Without spending a lot of time digging into it, I don't think that the pandemic was a major enabling factor.

Like, work on hardware-driven larger neural nets and generation of images had been going on pre-pandemic. I remember articles about Google researchers working on them quite some time back.

searches

https://en.wikipedia.org/wiki/DeepDream

DeepDream is a computer vision program created by Google engineer Alexander Mordvintsev that uses a convolutional neural network to find and enhance patterns in images via algorithmic pareidolia, thus creating a dream-like appearance reminiscent of a psychedelic experience in the deliberately overprocessed images.[1][2][3]

The DeepDream software, originated in a deep convolutional network codenamed "Inception" after the film of the same name,[1][2][3] was developed for the ImageNet Large-Scale Visual Recognition Challenge (ILSVRC) in 2014[3] and released in July 2015.

The dreaming idea and name became popular on the internet in 2015 thanks to Google's DeepDream program. The idea dates from early in the history of neural networks,[4] and similar methods have been used to synthesize visual textures.[5] Related visualization ideas were developed (prior to Google's work) by several research groups.[6][7]

https://research.google/blog/inceptionism-going-deeper-into-neural-networks/

Like, if you've used a diffusion model like Stable Diffusion and run low-iteration stuff in Automatic1111 or ComfyUI or something, that looks pretty familiar.

And that was being released in 2015, half a decade before the pandemic started, and was based on pre-existing work.

I think that the "why now" question mostly just has to do with hardware reaching the point where you can do some significantly-more-interesting things with neural nets, coupled with some mostly-iterative software improvements.

I don't think that it was a "people are staying inside due to the pandemic and that drove a lot of change" in the sort of sense that, say, there was an impact on video game sales, something that I was talking about on here recently.
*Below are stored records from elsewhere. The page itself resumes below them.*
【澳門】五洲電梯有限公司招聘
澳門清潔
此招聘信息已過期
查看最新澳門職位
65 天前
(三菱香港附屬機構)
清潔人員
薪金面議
EDIT: If you want another data point, I was writing neural-net-based image enhancement software in the early 2000s. Far smaller neural nets than what people are using today for generative AI stuff, but...shrugs

And while I was writing code for CPUs, I distinctly remember a buddy of mine at the time who focused on parallel scientific computing


though he wasn't working on neural nets


talking about using GPUs to do scientific computation back then, so I know off-the-cuff that there were definitely people banging on that in that timeframe. That's over twenty years back, and those two things are the fundamental elements behind genAI image stuff.

I used to search out deep dream content for my backgrounds. At the time, I was interested in it because of the psychedelic effects it could create.